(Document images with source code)
————

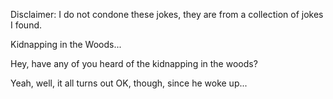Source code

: Disclaimer: I do not condone these jokes, they are from a collection of jokes I found.

Kidnapping in the Woods...

Hey, have any of you heard of the kidnapping in the woods?

Yeah, well, it all turns out OK, though, since he woke up...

————

▶ _What to do_
Reproduce exactly the line bearing "Hey, have any" and all the lines that come after it in the records above; add nothing.

▶ _Task answer_
Hey, have any of you heard of the kidnapping in the woods?

Yeah, well, it all turns out OK, though, since he woke up...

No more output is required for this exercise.